Please see the attachment. We hope that we have adequately addressed all the comments. However, if more information is needed, we will be happy to provide it. We thank the reviewer again for the comments.

Author Response File: Author Response.pdf

Reviewer 2 Report

The authors present a method for the detection and classification of errors in photovoltaic cells based on statistical processing of electroluminescence images and machine learning. The work is interesting and well presented so I think it should be accepted for publication. However, the authors should undertake some corrections previously:

  • Revise and unify the format of the text throughout the document (for example, the font size changes from some passages to others)
  • Try to enlarge the size of the texts included in the figures so that they can be read correctly (especially in figures 1, 3, 4 and 7)
  • Define all the variables included in Table 1 of Appendix A
  • Review the citations and correctly apply the referencing standards, unifying the criteria. For example: i) in some references the name of the authors is placed before the surname and in others the opposite, ii) sometimes only the initial of the name of the authors is placed and in others the full name, iii) the sign = after "doi", "isbn", "vol", ... should be deleted or replaced by : ; iv) when quoting web pages, include date of last access, etc.
  • The title of table 3 and the table should be consecutive on the same page
  • The title of table 1 in Appendix A and the table must be consecutive on the same page
  • The title of figure 6 should follow the figure, not preceding it
  • Table 1 in Appendix A should be named differently so as not to be mistaken for table 1 on page 5

Author Response

Please see the attachment. We hope that we have adequately addressed all the comments. However, if more information is needed, we will be happy to provide it. We thank the reviewer again for the comments.

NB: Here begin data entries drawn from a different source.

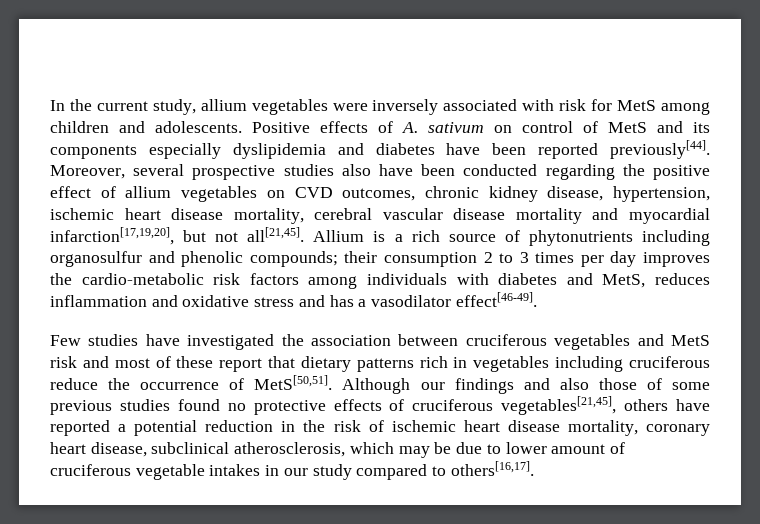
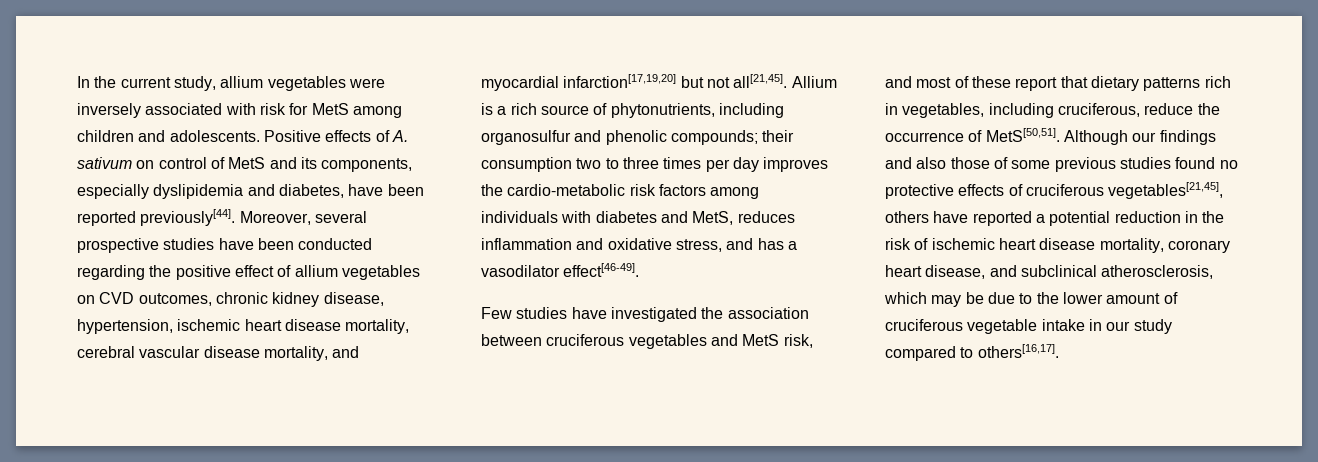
[50,145,137,159] components -> [321,158,413,172] components,
[375,143,435,155] diabetes -> [278,184,344,198] diabetes,
[341,164,371,176] also -> (215, 244) none
[515,208,582,224] mortality -> [263,346,328,361] mortality,
[50,227,174,245] infarction[17,19,20], -> [563,74,677,88] infarction[17,19,20]
[528,230,633,246] phytonutrients -> [610,103,715,118] phytonutrients,
[483,252,529,263] 2 to 3 -> [576,157,659,169] two to three
[254,297,295,307] stress -> [675,239,722,252] stress,
[50,356,77,368] risk -> [783,334,813,348] risk,
[473,356,710,372] vegetables including cruciferous -> [902,103,1140,118] vegetables, including cruciferous,
(147, 449) none -> [989,265,1017,277] and
(501, 449) none -> [1036,292,1059,304] the
[209,464,261,476] intakes -> [1041,319,1085,331] intake

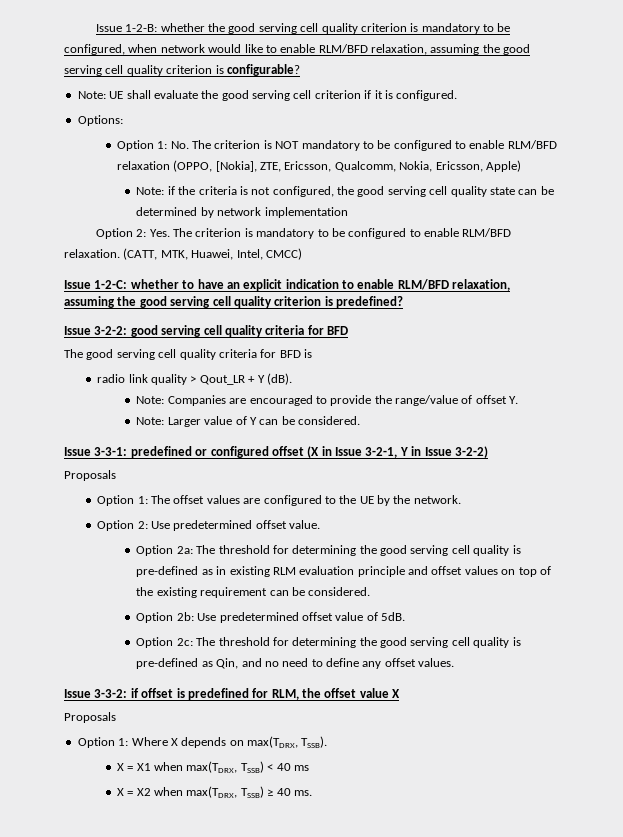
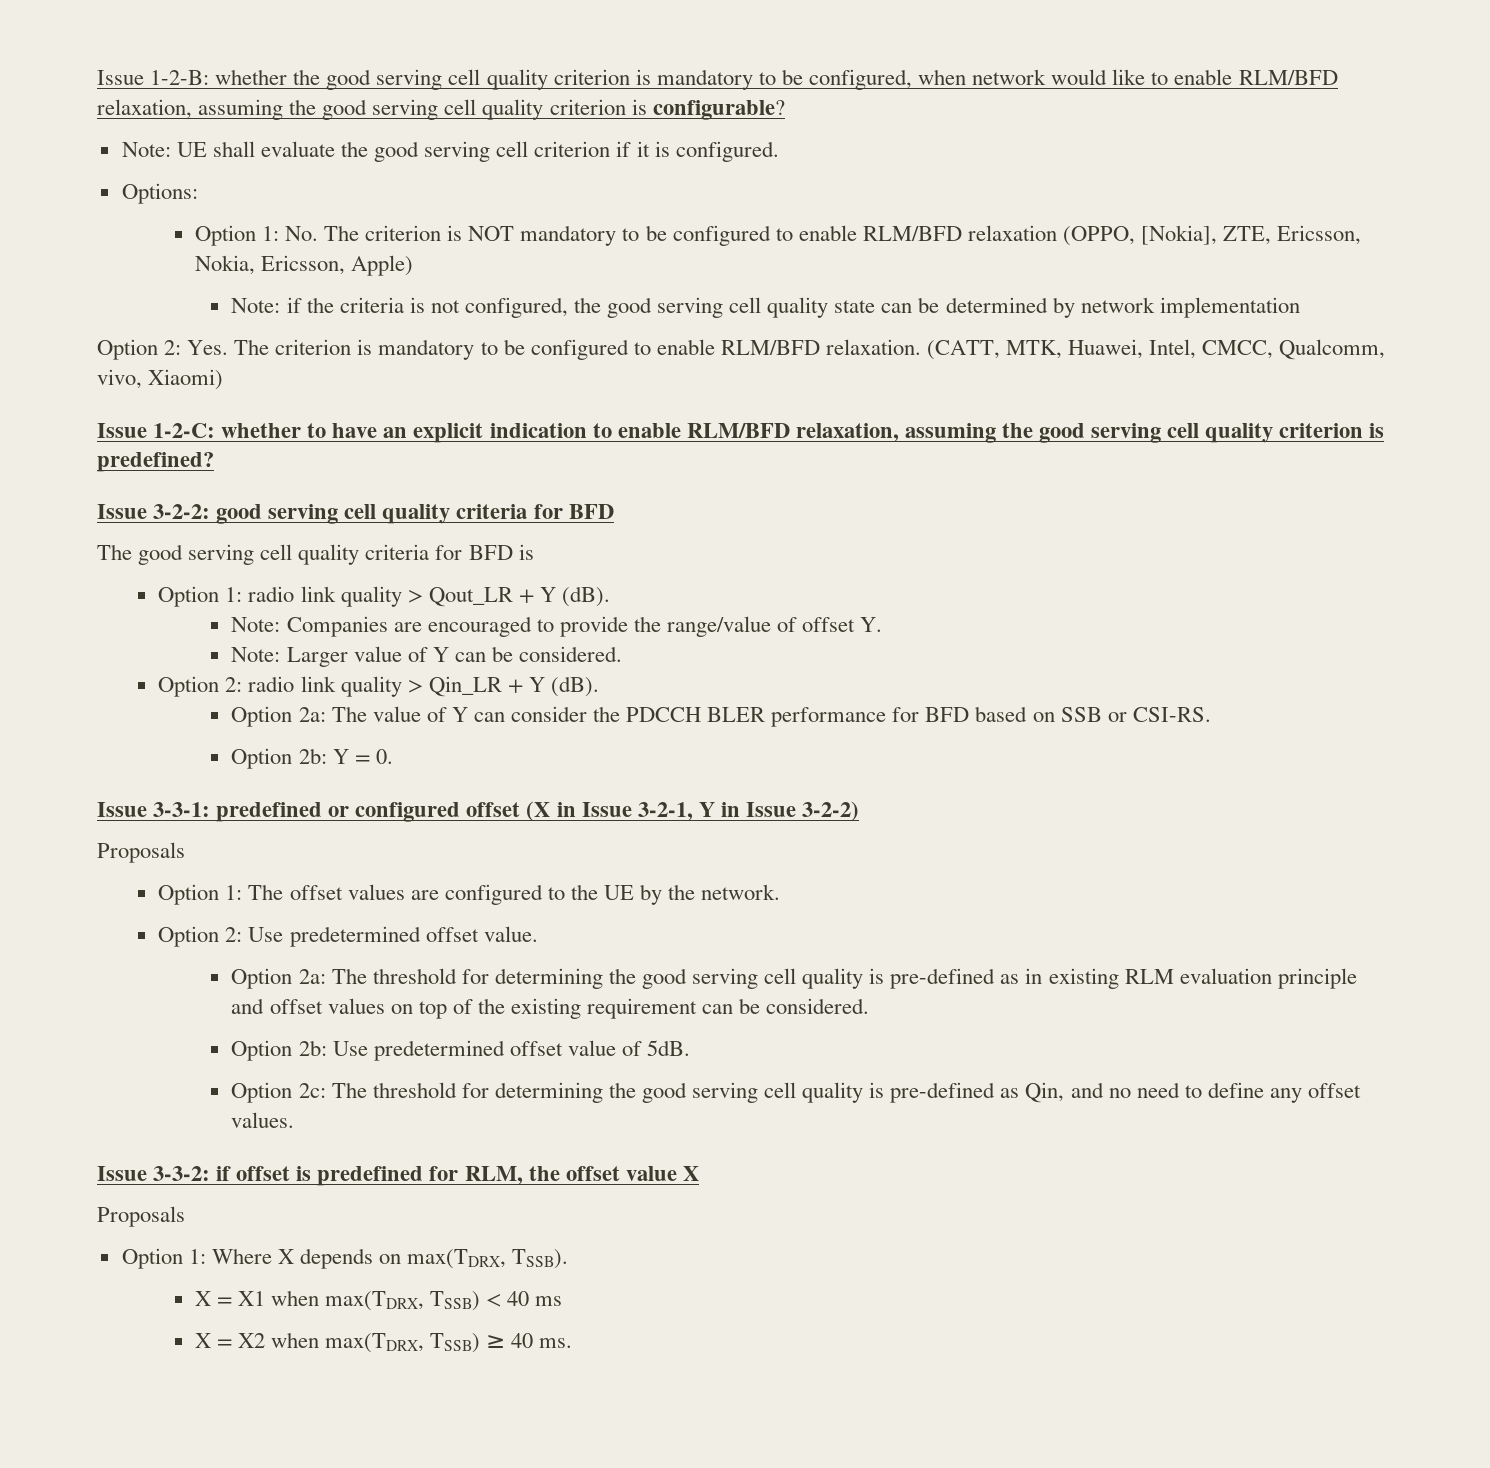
[334,161,396,172] Qualcomm, -> (1362, 235) none
[265,248,302,260] CMCC) -> [1202,339,1386,360] [97,369,224,390] CMCC, Qualcomm, vivo, Xiaomi)
(312, 353) none -> [158,586,243,607] Option 1:
(361, 420) none -> [158,676,599,697] [231,706,1211,727] [231,748,393,769] // Option 2: radio link quality > Qin_LR + Y (dB). // Option 2a: The value of Y can consider the PDCCH BLER performance for BFD based on SSB or CSI-RS. // Option 2b: Y = 0.

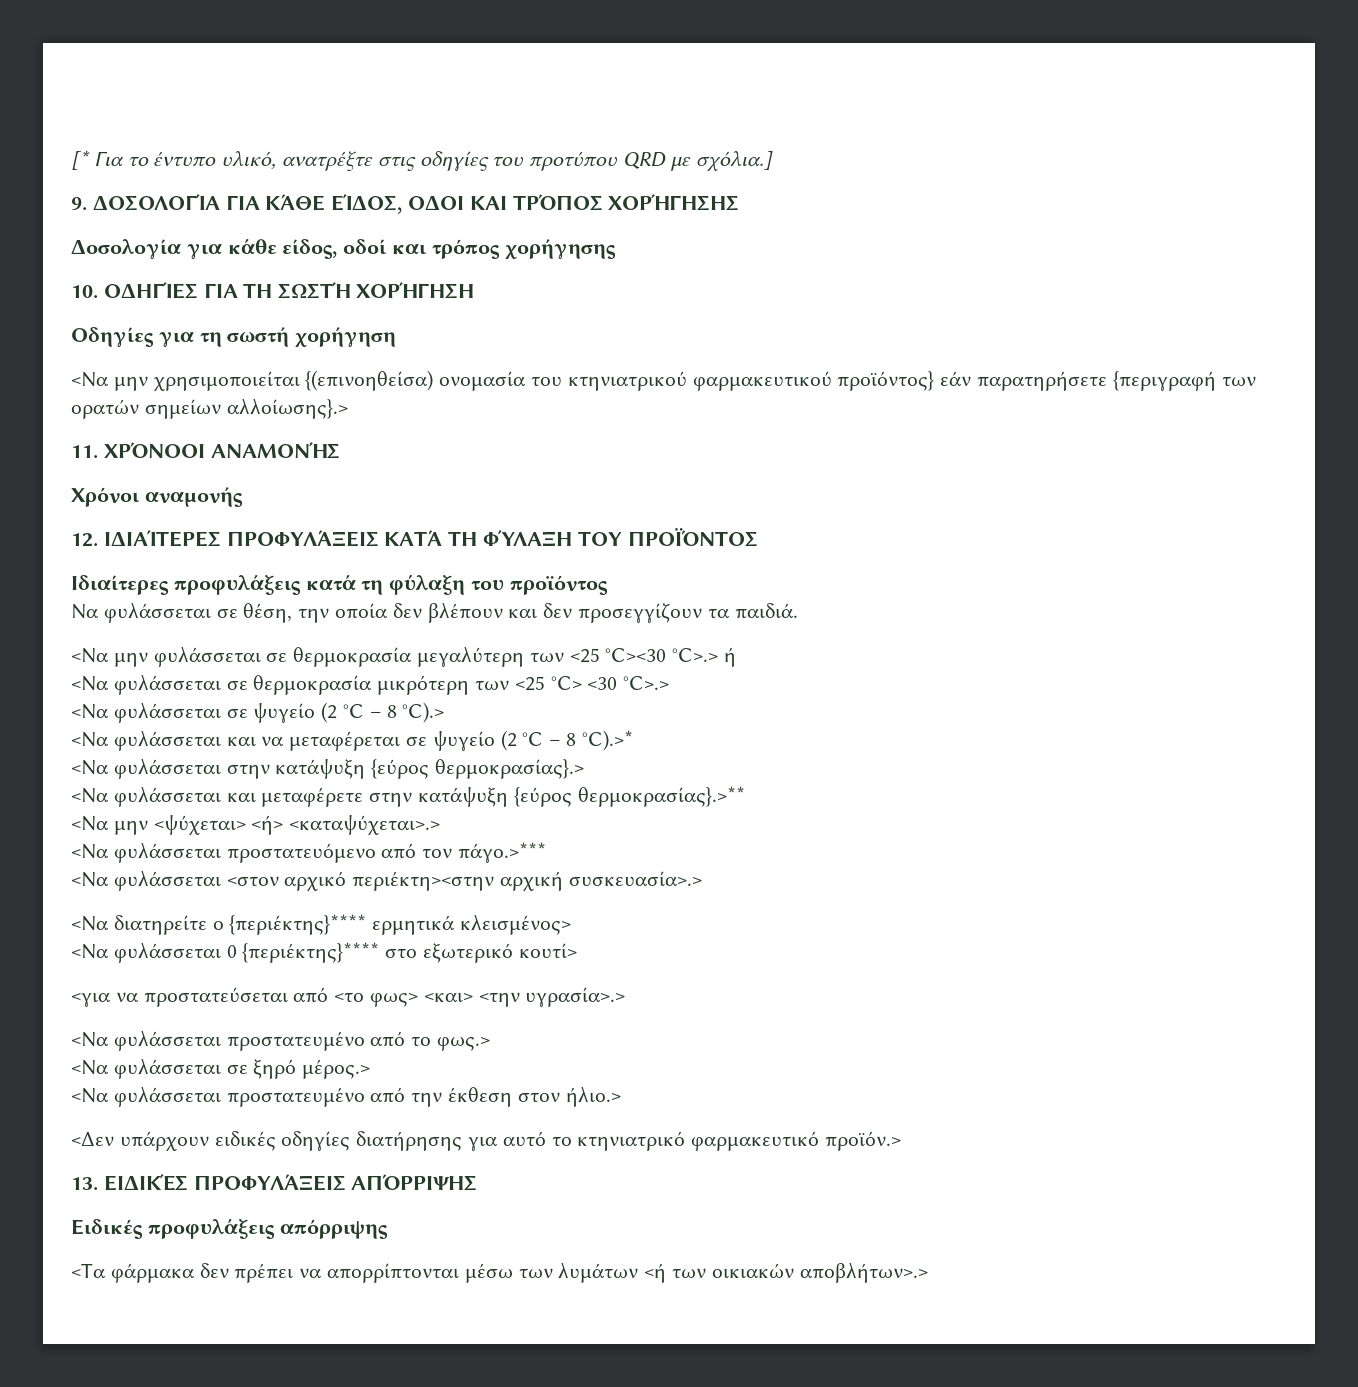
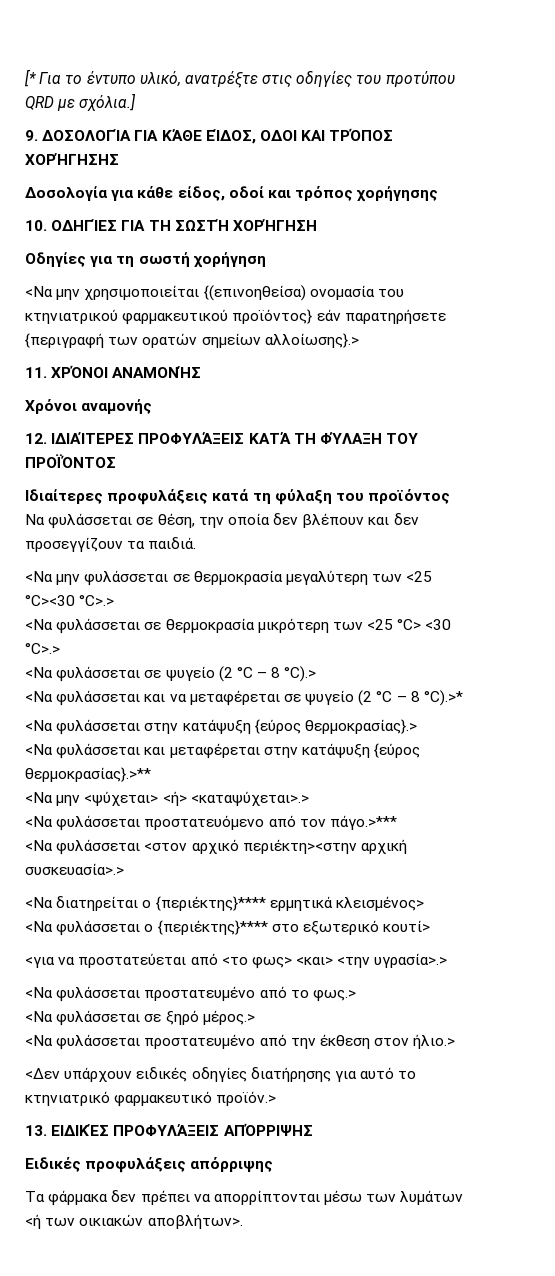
[103,442,205,458] ΧΡΌΝΟΟΙ -> [51,365,109,378] ΧΡΌΝΟΙ
[724,647,737,667] ή -> (115, 600) none
[261,787,364,807] μεταφέρετε -> [169,743,260,759] μεταφέρεται
[113,915,207,935] διατηρείτε -> [56,896,139,911] διατηρείται
[226,945,237,958] 0 -> [144,924,154,932] ο
[143,987,288,1007] προστατεύσεται -> [78,953,187,968] προστατεύεται
[71,1263,106,1278] <Τα -> [25,1191,45,1202] Τα
[799,1262,928,1283] αποβλήτων>.> -> [147,1214,243,1229] αποβλήτων>.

Author Response File: Author Response.pdf

Round 2

Reviewer 1 Report

The authors have addressed most of the comments. However, the presentation/formatting of the revised version has become worse, e.g. Table A8 should be an actual table; Fig. 1B could also be improved. Furthermore, other sate-of-the-art neural networks should be mentioned and discussed however briefly nonetheless in the literature review.

Author Response

Please see the attachment.

We hope that we have adequately addressed all the comments. However, if more information is needed, we will be happy to provide it.

 

We thank you again for the comments.